Elliot frowned. ‘Mmm, perhaps we can say she’s been taken ill. I know! We can say she’s gone mad and you had to send her back to Jamaica. Thompson the surgeon’s come to town from Edinburgh. I saw him arriving at the Cross Keys yesterday. He’s an old friend of yours, isn’t he? He’ll give a medical opinion… He’ll say anything you want.’
Canny gasped in protest. ‘Odilie gone mad!
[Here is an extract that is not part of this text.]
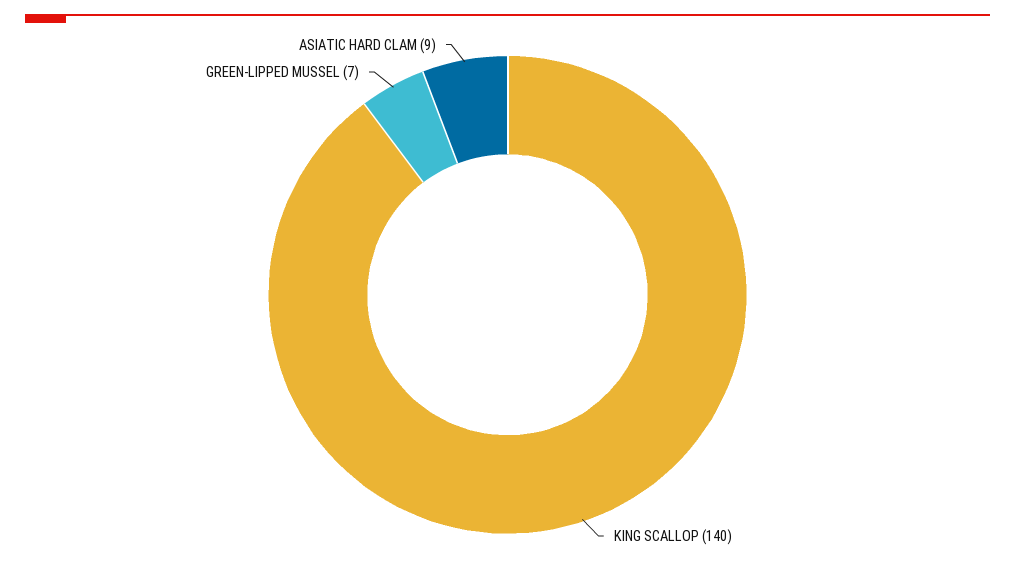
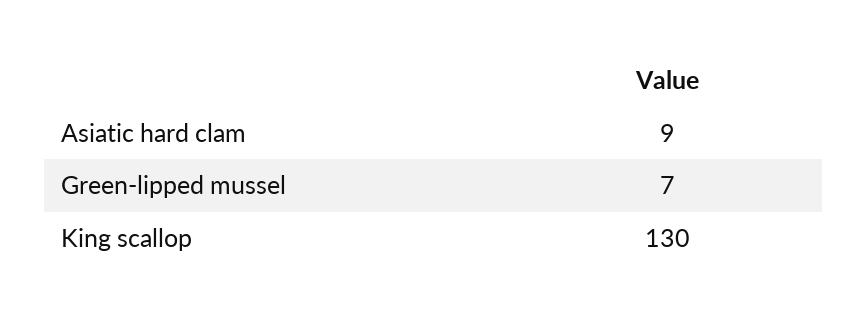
KING SCALLOP: 140 -> 130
I couldn’t say that, of course not. There must be another way. Can’t you think of something else?’
Elliot mused with his chin on his fist. ‘We could say you’ve gone mad and need her at home – no, that wouldn’t work because if she married him, she’d only be a mile and a half up the road. You could tell the Duke there’s madness in your family and she’s been advised not to have any children – but that mightn’t put him off because of the size of the dowry.’ He looked across at Canny and asked, ‘Are you sure this is what you want to do? It’s a tremendous chance for the girl and you know what those society marriages are like. They won’t even need to see much of each other once the
deed’s done. They can maintain separate households if they like – no one will think anything about it.’
‘I know all that and I can see the trouble with the excuses but I know how much she dislikes him and I gave her my promise,’ said Odilie’s father, who was weakening slightly.
Elliot pressed his advantage. ‘As I’ve said before, you’re far too indulgent. Sometimes parents have to be firm for a girl’s own good. She might not be very enthusiastic at the moment but in the years to come she’ll bless you for this. Did she say anything to you about calling it off last night? No? Then she might not be as against it as you imagine. Think of the advantages of contracting this wedding against the disadvantages of backing out – and I don’t only mean financial. You ought to speak to Odilie about this.’
‘She’s not up yet and when we came home from Sloebank last night we were both so depressed we couldn’t even mention it.’
‘In that case, I’ll go over to my office for an hour until you’ve had time to talk with her. Then I’ll come back and we’ll make up our minds what to do.’
Odilie was in her lace-edged wrapper and yawning when her father tapped on the door. He made no pretence about the object of his visit and came straight to the point. ‘What did you think of him, my dear?’ he asked.
She gazed at him and her caramel eyes were bleak. ‘I disliked him, Father.’